March 2, 14:11 EST
President Trump’s claims that the Obama administration sought to undermine his presidency received some support on Wednesday from a New York Times report on the Obama White House’s activities in the weeks before the inauguration.
According to The Times, Obama White House officials waged a campaign to procure, save and disperse classified intelligence regarding Trump associates’ contacts with Russians.
The campaign also involved curtailing the Trump team’s access to highly classified information and of lowering classification ratings on other information about the ongoing Russia investigation so that it could be more widely shared across the government.
According to The Times’ sources, the Obama officials waged the campaign out of fear that the Trump administration would cover up or destroy some of the information.
The campaign was multifaceted but was not directed by Obama himself, the Times sources claimed.
The wide-ranging report also includes some information that is not positive for Trump, including that federal investigators were given intelligence from foreign services that some Trump associates met with Russians in the Netherlands and Britain.
That detail adds new information to a report from The Times last month that U.S. investigators had evidence that some Trump campaign advisers communicated with Russian government officials before the election.
That report noted that U.S. officials do not yet have evidence of any coordination between Trump advisers and the Russian government to influence the election.

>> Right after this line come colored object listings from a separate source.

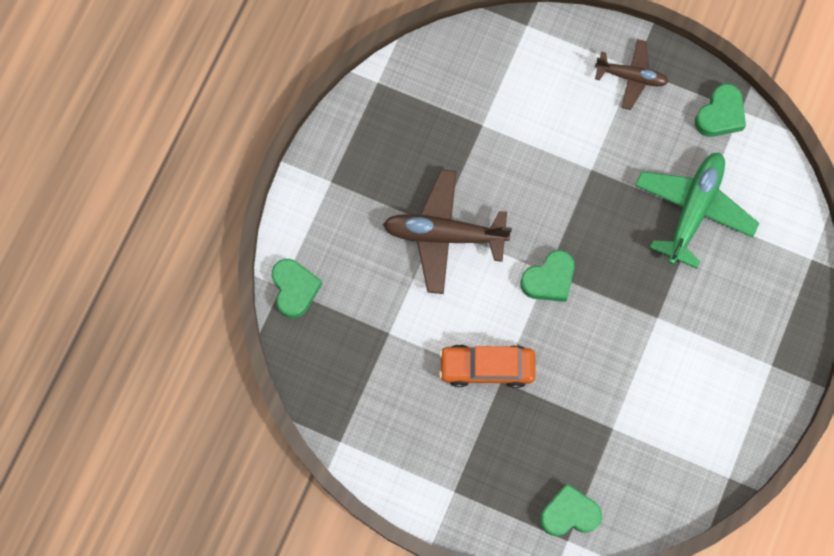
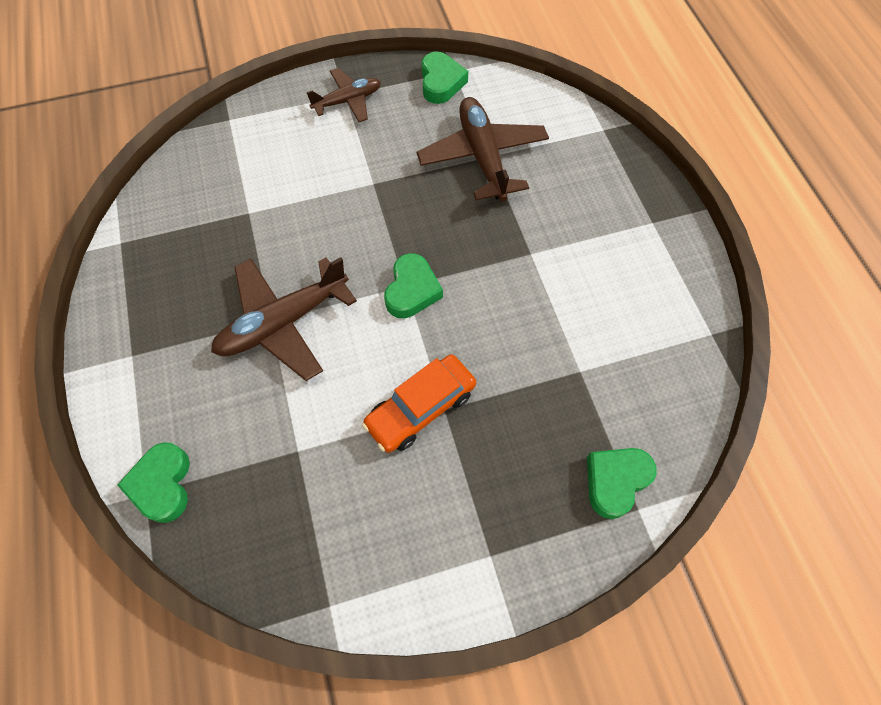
camera: 40 degrees left, 10 degrees down
(294, 289) = (162, 484): green heart -> green heart turned 135 degrees counterclockwise
(693, 210) = (483, 157): green plane -> brown plane

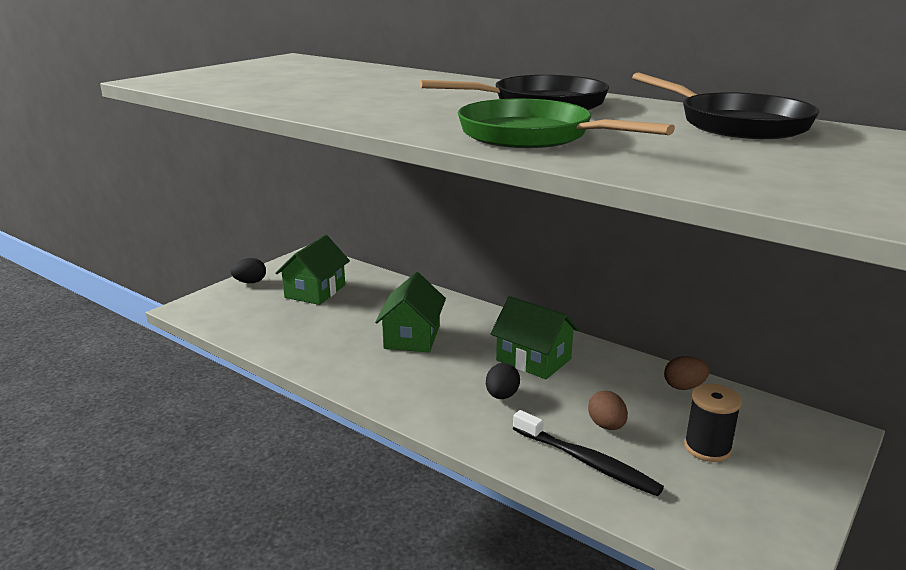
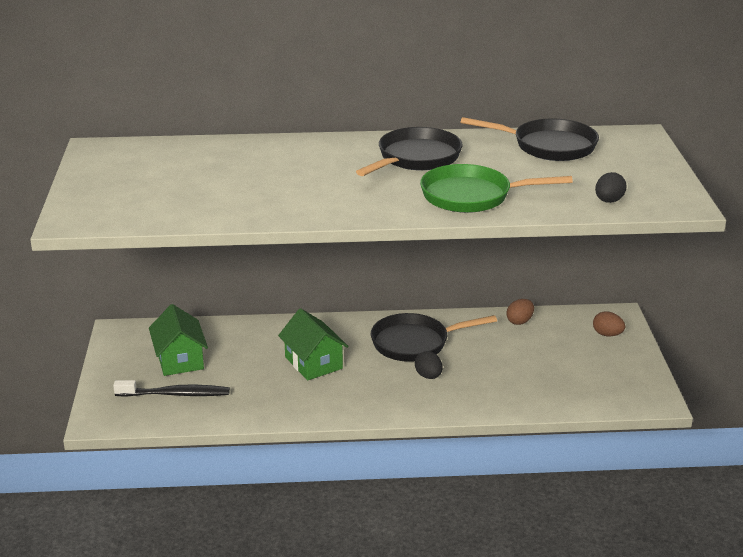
camera: 40 degrees left, 5 degrees up
(250, 282) = (109, 376): black egg -> black egg (608, 201)
(533, 359) = (415, 343): green house -> black pan
(587, 462) = (522, 392): black toothbrush -> black toothbrush (175, 394)
(606, 426) = (507, 366): brown egg -> brown egg (607, 334)
(707, 448) = (570, 354): black spool -> none

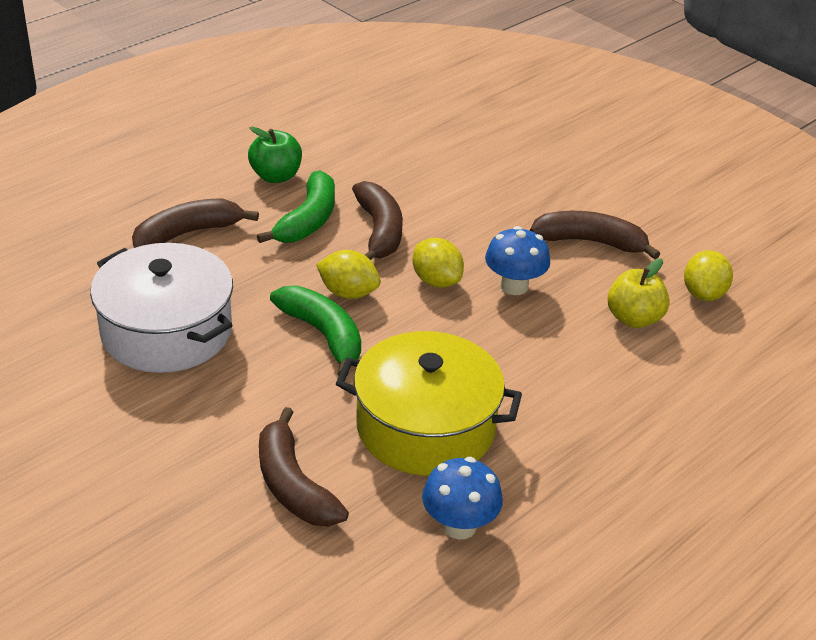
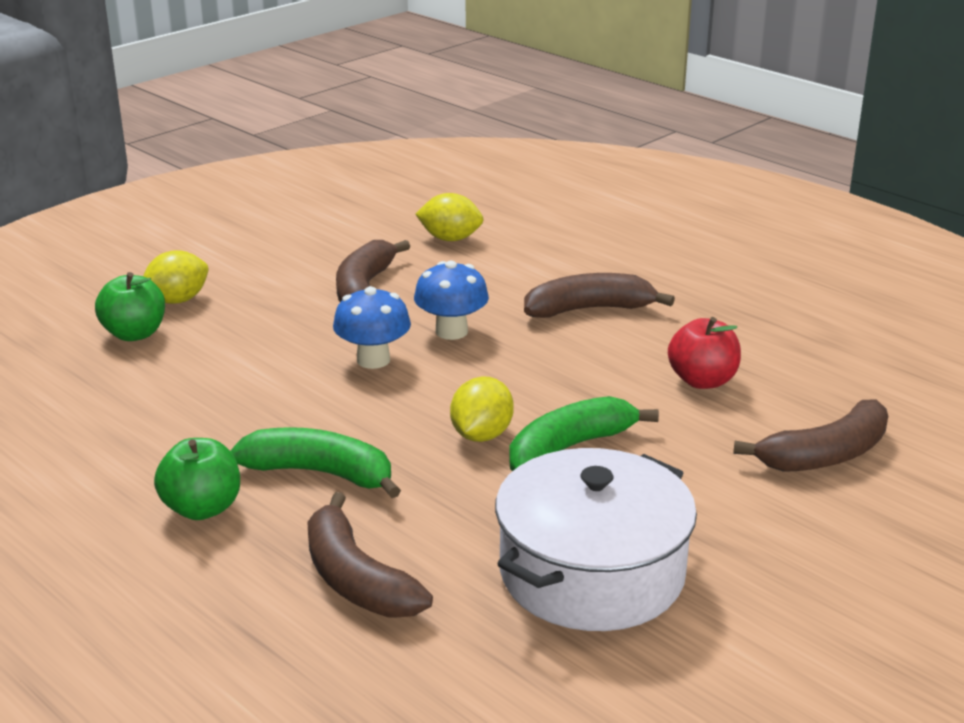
camera: 90 degrees left, 10 degrees down
(379, 231) = (346, 417): brown banana -> brown banana (589, 309)
(425, 427) = (702, 381): yellow pot -> red apple
(436, 281) = (448, 377): yellow lemon -> yellow lemon (177, 300)
(459, 526) = (830, 362): blue mushroom -> blue mushroom (373, 360)
(504, 139) = (134, 334): none -> green apple
(634, 318) = (496, 272): yellow apple -> none

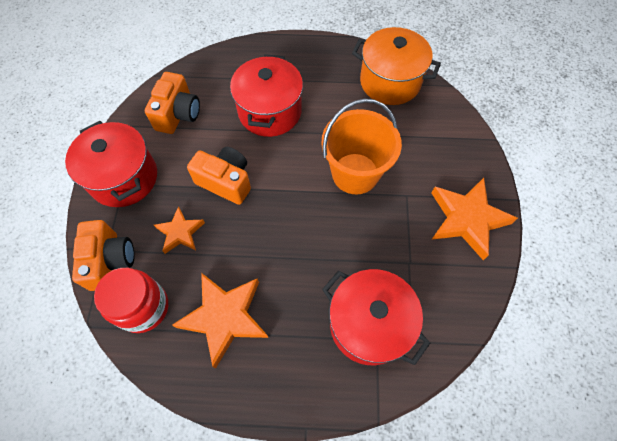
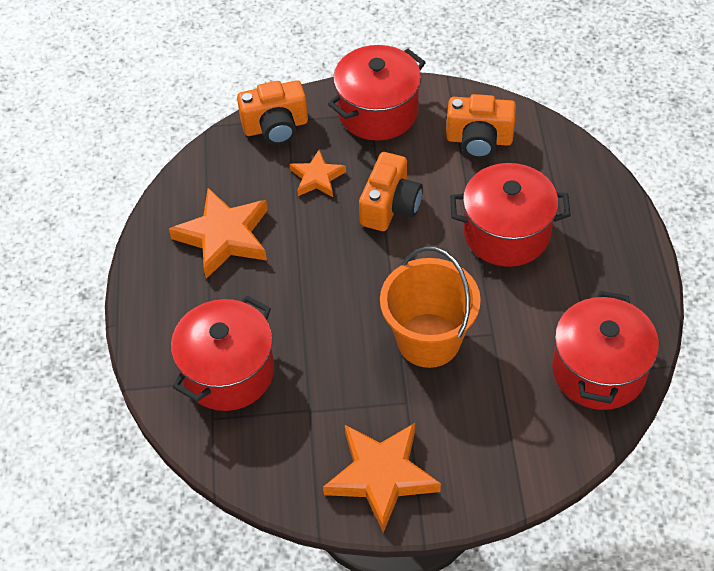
camera: 85 degrees right, 10 degrees down
(143, 307) = (228, 166): red jar -> none
(390, 82) = (598, 370): orange pot -> red pot

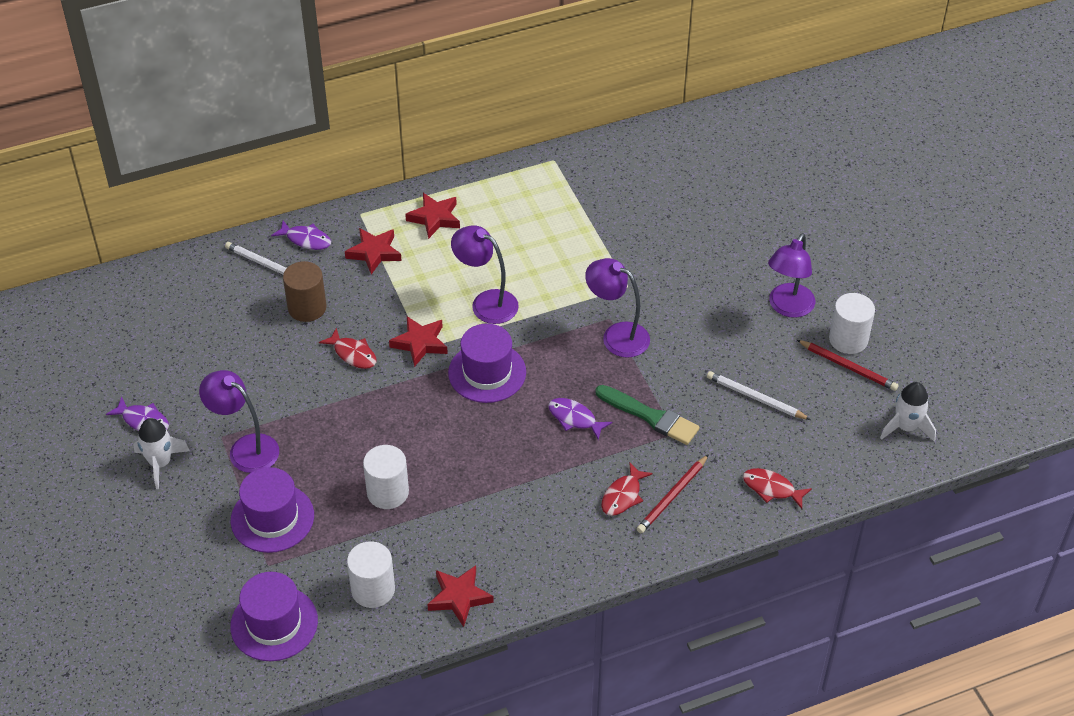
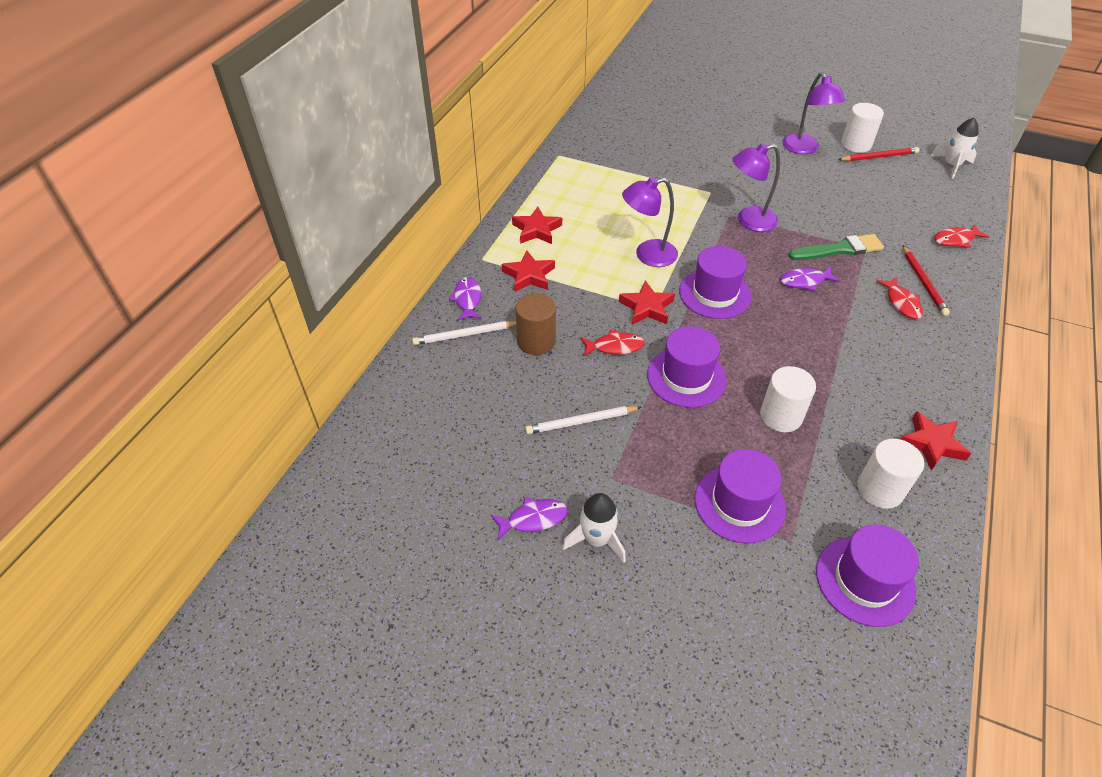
camera: 45 degrees left, 0 degrees up
(245, 448) = (642, 471): purple lamp -> none
(306, 239) = (467, 299): purple fish -> purple fish turned 75 degrees counterclockwise
(367, 414) = (686, 377): none -> purple hat
(755, 398) = (868, 201): white pencil -> white pencil (581, 422)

The White House strongly denied the claims made in that report, and asserted the FBI deputy director Andrew McCabe told Trump’s chief of staff, Reince Priebus, that the story was “bullshit.”
The Obama administration’s intelligence-sharing effort involved the White House, intelligence agencies and State Department, The Times reports.
According to the newspaper, some Obama White House officials asked specific questions in intelligence briefings because they knew the questions and answers would be documented and saved for future review.
Intelligence agencies ramped up efforts to convert raw intelligence gathered on Trump advisers into information that could be used by analysts. The intelligence was also classified at relatively low levels “to ensure as wide a readership as possible across the government,” according to The Times.